— Пойдем в избу, — сказал Калистрат Ефимыч, — нечо улицу срамить.
А в темных сенях зазвенели металлически ее руки.
Взвизгнул Наумыч:
— Листрат, берегись… режет!…
Мяли темноту трое.
Тыкал топор по стене. Темнота вилась и билась в крике бабьем:
— Грех… на душу, владычица Абалатская!… Душегуба, разбойника!
— Убью!…
…Рыжебородый Наумыч притащил Агриппину к загону, где заперли шамана, втолкнул ее и разозленно сказал:
— Резаться, курва? Мы те научим!
Потрогал труп шамана, перевернул вверх лицом и, сложив ему руки крестом, сказал:
— Поди, какой ни есть, а поп. Царство небесное!

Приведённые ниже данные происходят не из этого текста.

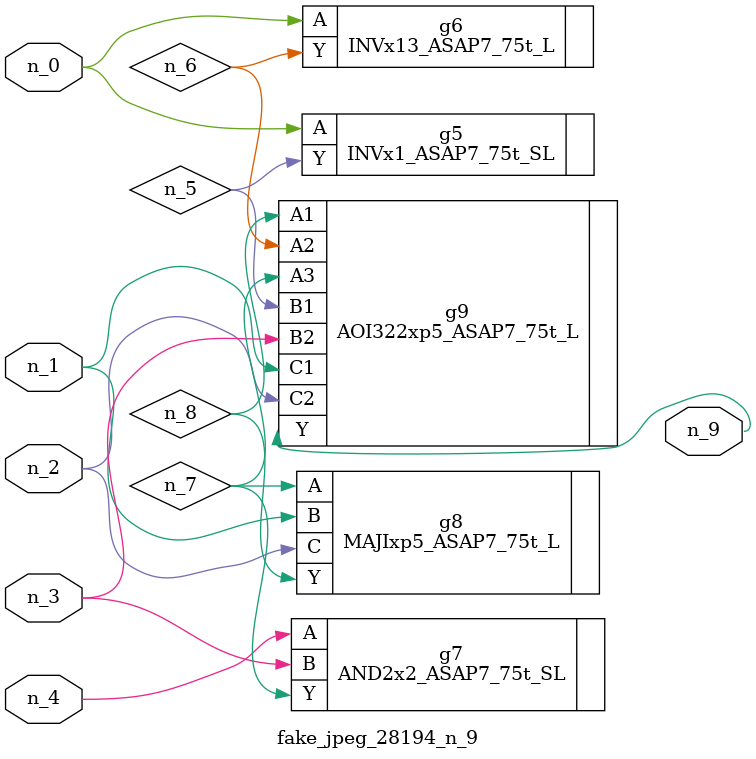
<source format=v>
module fake_jpeg_28194_n_9 (n_3, n_2, n_1, n_0, n_4, n_9);

input n_3;
input n_2;
input n_1;
input n_0;
input n_4;

output n_9;

wire n_8;
wire n_6;
wire n_5;
wire n_7;

INVx1_ASAP7_75t_SL g5 ( 
.A(n_0),
.Y(n_5)
);

INVx13_ASAP7_75t_L g6 ( 
.A(n_0),
.Y(n_6)
);

AND2x2_ASAP7_75t_SL g7 ( 
.A(n_4),
.B(n_3),
.Y(n_7)
);

MAJIxp5_ASAP7_75t_L g8 ( 
.A(n_7),
.B(n_1),
.C(n_2),
.Y(n_8)
);

AOI322xp5_ASAP7_75t_L g9 ( 
.A1(n_8),
.A2(n_6),
.A3(n_7),
.B1(n_5),
.B2(n_3),
.C1(n_1),
.C2(n_2),
.Y(n_9)
);


endmodule
</source>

Плакала у кровати Настасья Максимовна. Грудь как сугроб, а глаза — лед ледниковый.
— Решат так тебя, Листратушка. Не один, так другой!… Кабы не Наумыч, кончила бы она тебя, Гриппина-то.

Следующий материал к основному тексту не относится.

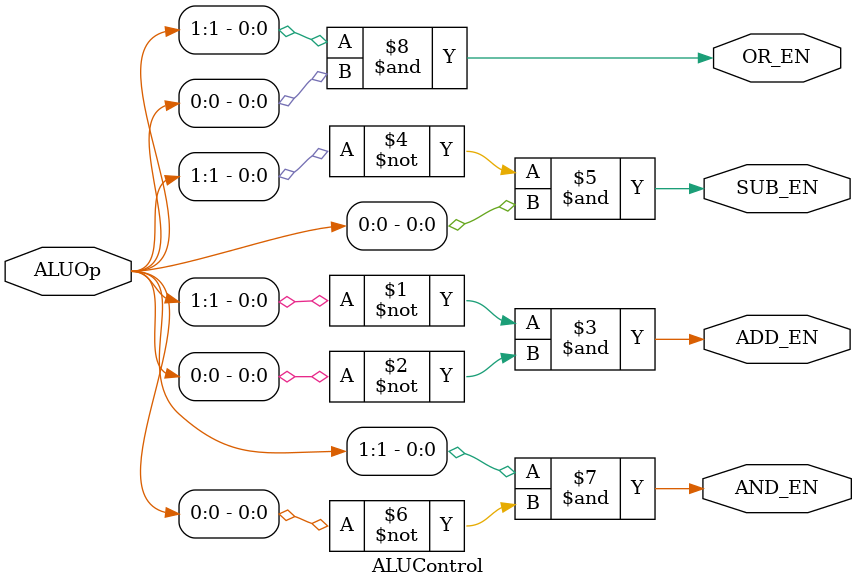
<source format=v>

`timescale 1ns / 1ps

module ALUControl (
    input wire [1:0] ALUOp,
    output wire ADD_EN,
    output wire SUB_EN,
    output wire AND_EN,
    output wire OR_EN
);

assign ADD_EN = ~ALUOp[1] & ~ALUOp[0];
assign SUB_EN = ~ALUOp[1] & ALUOp[0];
assign AND_EN = ALUOp[1] & ~ALUOp[0];
assign OR_EN  = ALUOp[1] & ALUOp[0];

endmodule
</source>
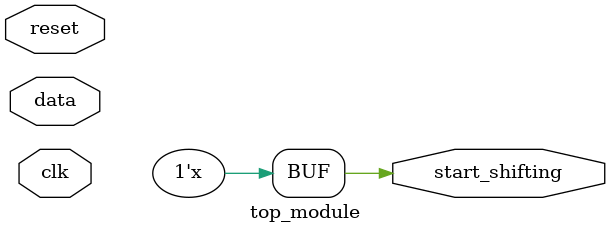
<source format=sv>
module top_module(
	input clk,
	input reset,
	input data,
	output start_shifting);

	reg state, next_state;
	parameter S0 = 0, S1 = 1, S2 = 2, S3 = 3;

	always @(posedge clk or posedge reset)
	begin
		if (reset)
			state <= S0;
		else
			state <= next_state;
	end

	always @(state, data)
	begin
		case(state)
			S0:
			begin
				if (data == 1'b1)
					next_state = S1;
				else
					next_state = S0;
			end
			
			S1:
			begin
				if (data == 1'b1)
					next_state = S2;
				else
					next_state = S0;
			end
			
			S2:
			begin
				if (data == 1'b0)
					next_state = S3;
				else
					next_state = S0;
			end
			
			S3:
			begin
				if (data == 1'b1)
					start_shifting = 1'b1;
				else
					next_state = S0;
			end
			
			default:
				next_state = S0;
		endcase
	end
endmodule

</source>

Распуская зеленую опояску, говорил Калистрат Ефимыч:
— Меня кончат не скоро. Я стожильный. У ей, вишь, наши-то полюбовника убили… А может, и я убил?
Помолчал и, ставя пимы на печь, добавил:
— Пришло время — надо убивать. А пошто, не знаю… Микитин не велит. По-своему гнет. А убивать приходится.
— Кабинетски-то земли отняли?
— Отняли!… Как же!
— А теперь каки будут отымать?
— Найдется.
Взбивая подушки, сказала Настасья Максимовна:
— Я, Листратушка, мыслю пельмени доспеть и Микитина на пельмени кликнуть. Поди, так и покормить сердечного некому?
— Доспей!
…А в это время у поселка Талицы Власьевская волость давала бой атаманским отрядам.
Бежала у поселка и по долине сизо-бурая лисица — снег густой.
Бежал по земле снег, густой, сизо-бурый — лисица Обдорских тундр.
Били атамановцы из пулеметов, из орудий в повисшую над ними ночь. А ночь била в атамановцев — из пулеметов, из пушки древней, что вытащили из музея. Заряжали пушку гвоздями, тащили на лыжах, били в тьму.
Трещит поселок — горят пригоны. Сено — вверх в сизо-бурое небо! Алое сено вниз — в сизо-бурую землю.
Алый огонь поджигает небо — горят избы.
Трещит поселок — горит ветер от поселка, багровый! Люди бегут поселком в багровых рубахах.
— Восподи!
— Владычица, спаси и помилуй!
Железо не любит разговора — железо заставляет молчать.
У каждого двора убито по бабе. У каждых ворот по бабе. Нет мужиков — бей баб. Разворочены красные мяса чрева.
Бить кого-нибудь надо.
Бей, жги!
Бей снега, жги небо!
Аспидные пригоны. Алый огонь. Поднял пригоны, потряс над землей, рухнул. Желтые искры по земле, гарь в нос!
Смолистый дым в нос, в глаза! Сизоперый дым в грудь! Кашляют люди, а стреляют.
Из-за каждого угла, из-за каждого сугроба.
На лыжах белые балахоны — как сугробы.
Орут сугробы:
— Крой, паря!
Смолистый дым как заноза в глазу. А особенно когда своя изба горит.